Maureen Ryan expresses clearly what the producers want us to think, namely, that Don Draper needs therapy.
In her words:
Don's fundamentally crippled when it comes to emotions -- he has them, but he often doesn't know how to deal with them or even what they are. He usually self-medicates them away with alcohol or tries to bury them with work or women. He may be slightly more attuned to what's going on inside his heart these days, but that's not saying much, considering the incredibly stunted place he started from.
The strangest dichotomy about Don is that he both can and can't understand the pain and longings of other people. He can -- or he could, back in the day -- channel concepts like desire and nostalgia in clever or sentimental ways. So he gets people. But when it comes to the flesh-and-blood individuals around him, he often has absolutely no idea what's going on with them. His inability to truly put himself in the shoes of others lost him Peggy, it lost him Betty, it lost him lots of friendships and paramours and promising relationships.
Because he's Don Draper, he assumes that everyone else is like him. It's not a flaw unique to him -- we all find it hard to navigate our way out of our narcissism, I'm betting -- but his emotional cluelessness is especially pronounced. So he doesn't understand that Lane Pryce is not Don Draper. Lane is not a man who can reinvent himself at the drop of a hat, certainly not at his age. He's the product of a certain era and class, and he spent whatever bravery he had on getting far away from his father and reinventing himself -- just the one time -- as a spiffy New York ad man.
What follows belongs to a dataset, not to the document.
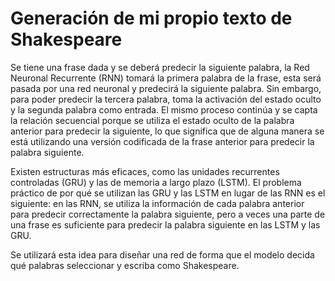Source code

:# Generación de mi propio texto de Shakespeare

Se tiene una frase dada y se deberá predecir la siguiente palabra, la Red Neuronal Recurrente (RNN) tomará la primera palabra de la frase, esta será pasada por una red neuronal y predecirá la siguiente palabra. Sin embargo, para poder predecir la tercera palabra, toma la activación del estado oculto y la segunda palabra como entrada. El mismo proceso continúa y se capta la relación secuencial porque se utiliza el estado oculto de la palabra anterior para predecir la siguiente, lo que significa que de alguna manera se está utilizando una versión codificada de la frase anterior para predecir la palabra siguiente.

Existen estructuras más eficaces, como las unidades recurrentes controladas (GRU) y las de memoria a largo plazo (LSTM). El problema práctico de por qué se utilizan las GRU y las LSTM en lugar de las RNN es el siguiente: en las RNN, se utiliza la información de cada palabra anterior para predecir correctamente la palabra siguiente, pero a veces una parte de una frase es suficiente para predecir la palabra siguiente en las LSTM y las GRU.

Se utilizará esta idea para diseñar una red de forma que el modelo decida qué palabras seleccionar y escriba como Shakespeare.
People who have imbibed therapy culture bromides tend to think that a good dose of empathy will solve all problems.
It will not.
Don Draper makes the best of a bad situation with Lane Pryce. He does not settle for either of the two extreme positions and crafts a middle ground solution that will allow Pryce to retire with a measure of dignity.
He should not be held responsible for Pryce’s death.
In the minds of most viewers he will be.